Output:	tab-delimited, sent to stdout by default
	Column 1 is splice_junction_id
	Columns 2-6 are counts of 53, 5X, X3, 50, and 03 reads for the correct (annotated) strand
	Columns 7-11 are similar counts for the incorrect (opposite to annotated) strand

================================================================================================================================================
Comment on the notation:
	Suppose you have a splice junction between exon boundaries D and A, where D is a donor splice site (5'-SS) and A is an acceptor splice site (3'-SS).

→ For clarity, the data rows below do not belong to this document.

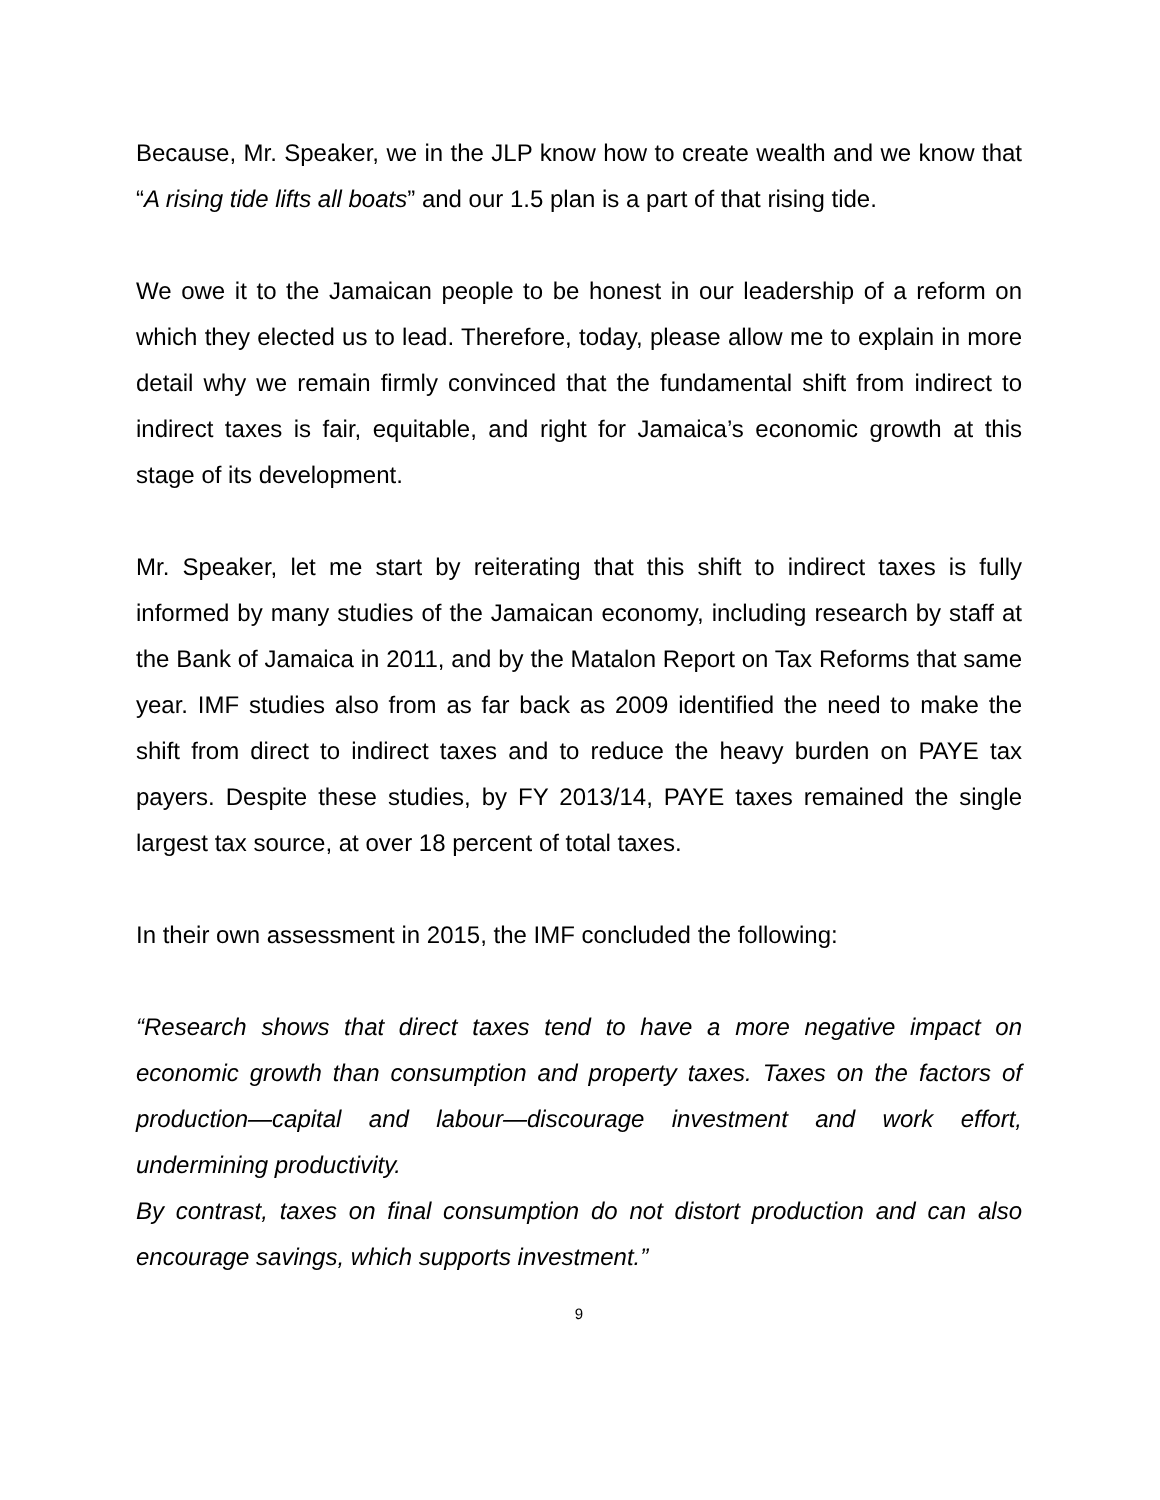Because, Mr. Speaker, we in the JLP know how to create wealth and we know that “A rising tide lifts all boats” and our 1.5 plan is a part of that rising tide.
We owe it to the Jamaican people to be honest in our leadership of a reform on which they elected us to lead. Therefore, today, please allow me to explain in more detail why we remain firmly convinced that the fundamental shift from indirect to indirect taxes is fair, equitable, and right for Jamaica’s economic growth at this stage of its development.
Mr. Speaker, let me start by reiterating that this shift to indirect taxes is fully informed by many studies of the Jamaican economy, including research by staff at the Bank of Jamaica in 2011, and by the Matalon Report on Tax Reforms that same year. IMF studies also from as far back as 2009 identified the need to make the shift from direct to indirect taxes and to reduce the heavy burden on PAYE tax payers. Despite these studies, by FY 2013/14, PAYE taxes remained the single largest tax source, at over 18 percent of total taxes.
In their own assessment in 2015, the IMF concluded the following:
“Research shows that direct taxes tend to have a more negative impact on economic growth than consumption and property taxes. Taxes on the factors of production—capital and labour—discourage investment and work effort, undermining productivity.
By contrast, taxes on final consumption do not distort production and can also encourage savings, which supports investment.”
9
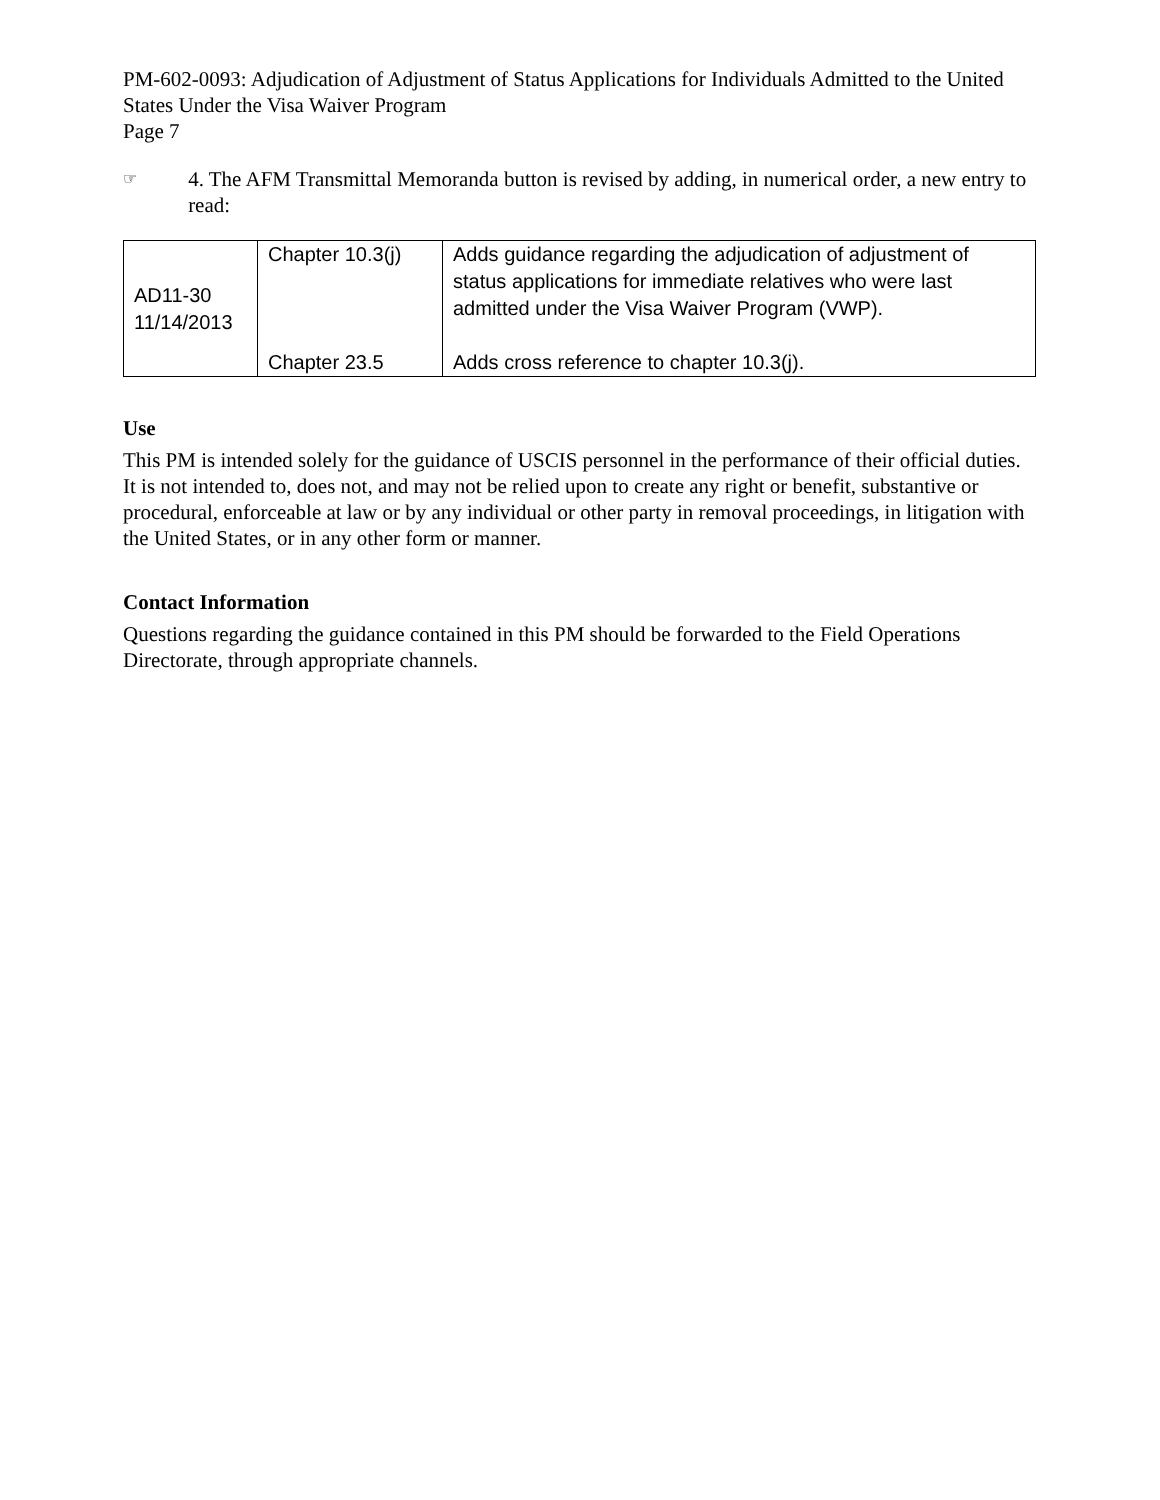PM-602-0093: Adjudication of Adjustment of Status Applications for Individuals Admitted to the United States Under the Visa Waiver Program
Page 7
☞ 4. The AFM Transmittal Memoranda button is revised by adding, in numerical order, a new entry to read:
| AD11-30 11/14/2013 | Chapter 10.3(j) | Adds guidance regarding the adjudication of adjustment of status applications for immediate relatives who were last admitted under the Visa Waiver Program (VWP). |
| | Chapter 23.5 | Adds cross reference to chapter 10.3(j). |
Use
This PM is intended solely for the guidance of USCIS personnel in the performance of their official duties. It is not intended to, does not, and may not be relied upon to create any right or benefit, substantive or procedural, enforceable at law or by any individual or other party in removal proceedings, in litigation with the United States, or in any other form or manner.
Contact Information
Questions regarding the guidance contained in this PM should be forwarded to the Field Operations Directorate, through appropriate channels.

	The number in column 2 (denoted by 53) is the number of reads supporting SJ from D to A.
	The number in column 3 (denoted by 5X) is the number of reads supporting SJ from D to any 
	    other acceptor site A', NOT including A ($\sum\limits_{A'{\ne}A}n(D,A')$)
	The number in column 4 (denoted by X3) is the number of reads supporting SJ from any 
	    other donor site D', NOT including D, to A ($\sum\limits_{D'{\ne}D}n(D',A)$)
	The number in column 5 (denoted by 50) is the number of reads that cover D (i.e., overlap it and go into the intron by at least 1 nt)
	The number in column 6 (denoted by 03) is the number of reads that cover A

	That is,
	psi_5 = column_2/(column_2+column_3)
	psi_3 = column_2/(column_2+column_4)

	theta_5 = (column_2+column_3)/(column_2+column_3+column_5)
	theta_3 = (column_2+column_4)/(column_2+column_4+column_6)

	You might want to impose some thresholding on counts in each of the column in order to get rid of low-confidence values such as psi=1/(1+1)=0.5
	We find it is necessary to require that the denominator in psi_5, psi_3, theta_5, and theta_3, i.e., is greater than 15.

Example:
	To obtain a working example type 'make -f example.mk'
	The script will download all necessary files and execute the pipeline

================================================================================================================================================

ALGORITHM OF bam2ssj

1) Sort genomic coordinates of exon boundaries (the first and the last numcleotides of the exon) by position and thore them in an array, separate for each of ref_id and strand.
   For instance, for 22 human chromosomes there will be 44 such ordered arrays.
2) Each array gets a non-decreasing pointer which is set to the first element of each array initially.
3) Read sorted BAM file sequentially. 
4) For each newcoming read, look up the arrays with the appropriate ref_id.
5) For each strand (+ or -), increment the pointer of the corresponding array until the exon boundary to which it points is to the right of the start of the read (since there are two strands, and each read can be in 'correct' and 'incorrect' orientation with respect to the strand, you have to run it for each of the two strands).
6) Loop up the CIGAR string and find the split coordinates, if there was 'N', or the end of the read, if there were only matches, insertions and deletions. 
7) If there was an 'N', keep looking up the elements of the ordered array from the pointer onward until you run to the right of the rightmost coordinate of the split. You might have finished earlier if you have an upper limit on the intron length or you are restricted to one gene. If you found both ends of the intron among the elements of the array, you take the leftmost one (the donor) and run through a list attached to it looking for the acceptor pair that you find. If you found the pair, increment the counter. If you haven't found the pair, add new element to the list.
8) If there were only matches, insertions and deletions in the read, it means that you got your read mapped to the genome. Starting from the pointer onward until you run to the right end of the read, take all exon boundaried which were on the way and increment their respective counters.